EMPRESÁRIOS SOFREM COM O QUE HOUVE, DIZ ADVOGADO
O advogado Ludgero Liberato, que faz a defesa dos irmãos Jacymar e Leocir Pretti, donos da Jamarle Transportes e responsáveis pelo caminhão que se envolveu no acidente, diz que os irmãos sofrem pelo que houve.
Eles jamais desejaram as mortes ocorridas e se encontram altamente debilitados, física e emocionalmente, desde o acidente.
Após investigação, os dois foram indiciados por 23 homicídios dolosos por motivo torpe, quando há intenção de matar, e 18 tentativas de homicídio.
Os dois estão detidos desde 12 de março deste ano no Centro de Detenção Provisória de Guarapari. A defesa deles entrou com um pedido de habeas corpus para que possam responder em liberdade. O pedido aguarda julgamento no Supremo Tribunal de Justiça.
A prisão de ambos é desnecessária, já que as atividades da empresa estão paralisadas, afirma o advogado.
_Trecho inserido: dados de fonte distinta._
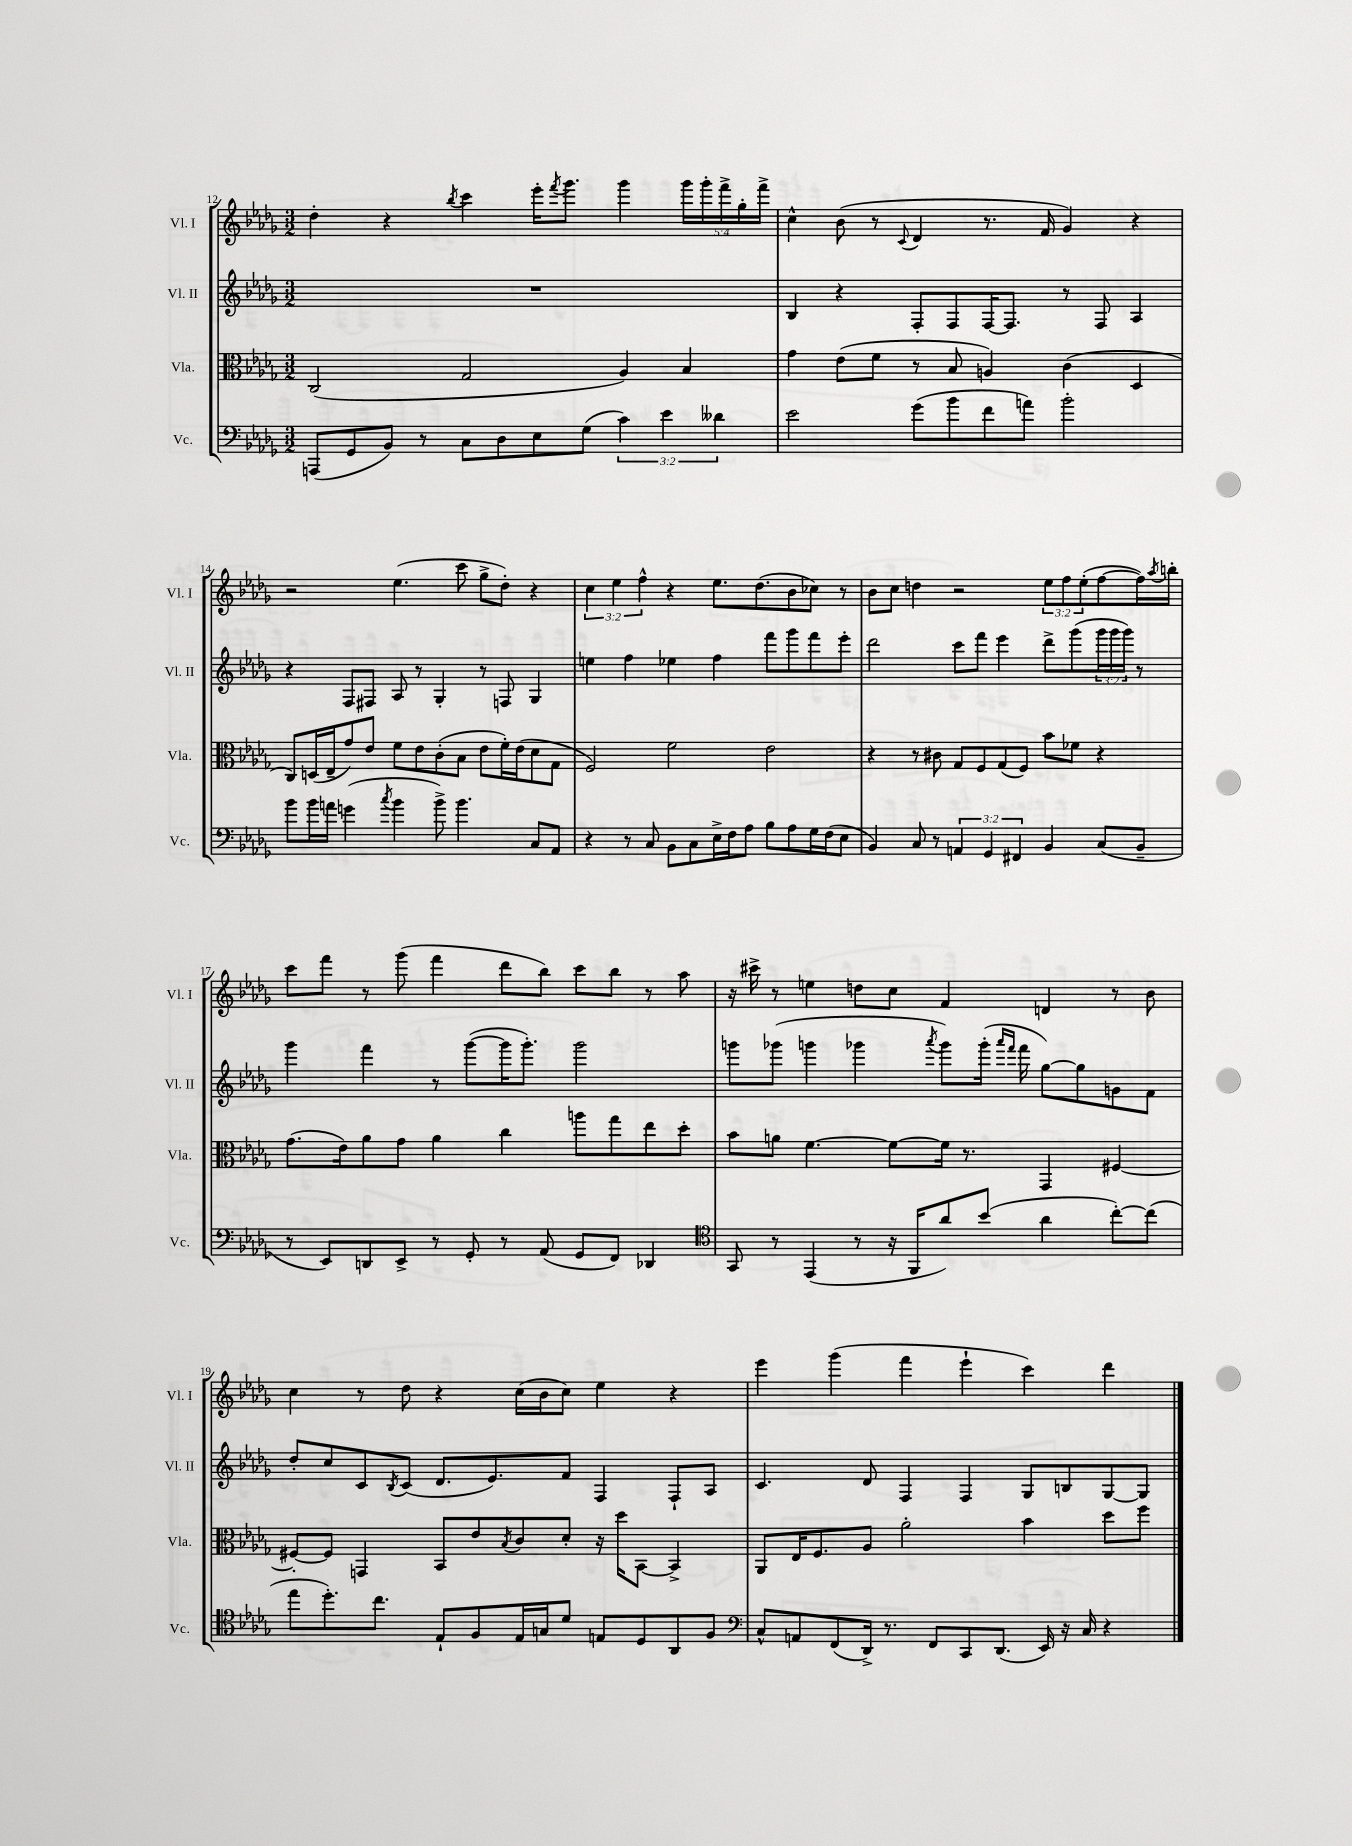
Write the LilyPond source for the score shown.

<<
\new StaffGroup <<
\new Staff = "s0" \with { instrumentName = "Vl. I" shortInstrumentName = "Vl. I" } {
    \clef treble \key des \major \numericTimeSignature \time 3/2 \override Staff.TupletNumber.text = #tuplet-number::calc-fraction-text
    des''4-. r4 \acciaccatura { bes''8 } c'''4 ees'''16-. \acciaccatura { f'''8 } ges'''8. ges'''4 \tuplet 5/4 { ges'''16 ges'''16-. f'''16-> ges''16-. f'''16-> } |
    c''4-^ bes'8( r8 \appoggiatura { c'8 } des'4 r8. f'16 ges'4) r4 |
    r2 ees''4.( c'''8 ges''8-> des''8-.) r4 |
    \tuplet 3/2 { c''4 ees''4 f''4-^ } r4 ees''8. des''8.( bes'8 ces''8) r8 |
    bes'8 c''8 d''4 r2 \tuplet 3/2 { ees''8 f''8 ees''8-.( } f''8~ f''16) \acciaccatura { aes''8 } b''16-. |
    c'''8 f'''8 r8 ges'''8( f'''4 des'''8 bes''8) c'''8 bes''8 r8 aes''8 |
    r16 cis'''16-> r8 e''4 d''8 c''8 f'4 d'4 r8 bes'8 |
    c''4 r8 des''8 r4 c''16( bes'16 c''8) ees''4 r4 |
    ees'''4 ges'''4( f'''4 ees'''4-! c'''4) des'''4 \bar "|." |
}
\new Staff = "s1" \with { instrumentName = "Vl. II" shortInstrumentName = "Vl. II" } {
    \clef treble \key des \major \numericTimeSignature \time 3/2 \override Staff.TupletNumber.text = #tuplet-number::calc-fraction-text
    R1. |
    bes4 r4 f8-. f8 f16~ f8. r8 f8 aes4 |
    r4 f8 fis8 aes8 r8 ges4-. r8 f8 ges4 |
    e''4 f''4 ees''4 f''4 f'''8 ges'''8 f'''8 ees'''8-. |
    des'''2 c'''8 f'''8 ees'''4 des'''8-> ges'''8( \tuplet 3/2 { ges'''16 ges'''16 ges'''16) } r8 |
    ges'''4 f'''4 r8 ges'''8~( ges'''16 ges'''8.-.) ges'''2 |
    g'''8 ges'''8( g'''4 ges'''4 \acciaccatura { aes'''8 } ges'''8) ges'''16-.( \grace { aes'''16 f'''16 } f'''16 ges''8~) ges''8 g'8 f'8 |
    des''8-. c''8 c'8 \acciaccatura { bes8 } c'8( des'8. ees'8.) f'8 f4 f8-! aes8 |
    c'4. des'8 f4 f4 ges8 b8 ges8~ ges8 \bar "|." |
}
\new Staff = "s2" \with { instrumentName = "Vla." shortInstrumentName = "Vla." } {
    \clef alto \key des \major \numericTimeSignature \time 3/2
    c2( ges2 aes4) bes4 |
    ges'4 ees'8( f'8 r8 bes8 a4) c'4( des4 |
    c8) d16( ees16-- ges'8) ees'8 f'8 ees'8 c'8-.( bes8 ees'8 f'16-.) ees'16( des'8 ges8 |
    f2) f'2 ees'2 |
    r4 r8 cis'8 ges8 f8 ges8( f8) bes'8 fes'8 r4 |
    ges'8.( ees'16) aes'8 ges'8 aes'4 c''4 a''8 ges''8 ees''8 des''8-. |
    bes'8 a'8 f'4.~ f'8~ f'16 r8. ges,4 fis4~ |
    fis8~-. fis8 g,4 bes,8 ees'8 \acciaccatura { bes8 } c'8 des'8-. r16 des''16 bes,8~ bes,4-> |
    aes,8 ees16 f8. aes8 aes'2-. bes'4 des''8 f''8 \bar "|." |
}
\new Staff = "s3" \with { instrumentName = "Vc." shortInstrumentName = "Vc." } {
    \clef bass \key des \major \numericTimeSignature \time 3/2 \override Staff.TupletNumber.text = #tuplet-number::calc-fraction-text
    a,,8( ges,8 bes,8) r8 c8 des8 ees8 ges8( \tuplet 3/2 { c'4) ees'4 deses'4 } |
    ees'2 ges'8( bes'8 f'8 a'8) bes'2-. |
    bes'8 bes'16 a'16 g'4( \acciaccatura { c''8 } bes'4 bes'8->) bes'4. c8 aes,8 |
    r4 r8 c8 bes,8 c8 ees16-> f16 aes8 bes8 aes8 ges16 f16( ees8 |
    bes,4) c8 r8 \tuplet 3/2 { a,4 ges,4 fis,4 } bes,4 c8( bes,8-- |
    r8 ees,8) d,8 ees,8-> r8 ges,8-. r8 aes,8( ges,8 f,8) des,4 |
    \clef tenor ges,8 r8 ees,4( r8 r16 f,16 aes'8) bes'8( aes'4 c''8~-.) c''8( |
    ees''8 des''8.-.) c''8. ees8-! f8 ees16 g16 des'8 e8 des8 aes,8 f8 |
    \clef bass c8-^ a,8 f,8( des,16->) r8. f,8 c,8 des,8.( ees,16) r16 c16 r4 \bar "|." |
}
>>
>>
\layout { \context { \Score currentBarNumber = #12 } }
Segundo a defesa, a Jamarle Transportes, que tinha sede em Baixo Guandu, encerrou completamente suas atividades. Motoristas e funcionários foram dispensados.
RELEMBRE O CASO
O acidente
O acidente aconteceu às 5h50 da manhã de 22 de junho de 2017, no km 343 da BR 101 em Guarapari, e envolveu uma ambulância, uma minivan, uma carreta que transportava um bloco de granito da empresa Jamarle e um ônibus da Água Branca, que seguia de São Paulo para o Vitória com 30 passageiros e o motorista.
Fogo
A carreta invadiu a contramão e bateu no ônibus. O coletivo partiu ao meio e pegou fogo.
Mortos
Vinte e três pessoas morreram. Sendo 21 passageiros do ônibus, o motorista da ambulância e o motorista do caminhão.
Identificação
Onze vítimas ficaram carbonizadas e foram identificadas pelo DNA. No DML de Vitória foi realizado um mutirão para agilizar o processo.
Feridos
Dezoito pessoas ficaram feridas. Nove eram passageiros do ônibus.
Investigação
Uso de cocaína e rebite
Segundo a Polícia Civil, o exame toxicológico comprova que o motorista da carreta, Nadson Santos Silva, 30, usou cocaína e anfetamina rebite horas antes do acidente.
Irregularidades
Os freios e pneus estavam em más condições, além de possuir uma carga de 11 toneladas acima do que é permitido por lei, que é de 30 toneladas.
Infrações
Segundo a PRF, a carreta tinha 35 infrações por excesso de velocidade, ultrapassagem pela contramão, carga com excesso de peso e fuga de fiscalização.
Donos presos
O proprietário da empresa Jamarle, Jacimar Pretti, dona da carreta foi preso um dia depois do acidente e depois solto. Desde março, ele e o irmão Leocir Braz Pretti estão presos.Conversas telefônicas gravadas com autorização da Justiça mostraram que os empresários orientaram funcionários a transportar cargas acima do peso permitido. Eles respondem na justiça por homicídio qualificado.
Inquérito concluído
O inquérito foi concluído e relatado à Justiça.
Balanças
Na época da tragédia, o superintendente da PRF, Wylis Lyra, afirmou que todas as quatro balanças da BR 101 localizadas em Linhares, Rio Novo do Sul, Serra e Viana estavam sem funcionar. As balanças são de responsabilidade da Agência Nacional de Transportes Terrestres (Antt) e Eco 101.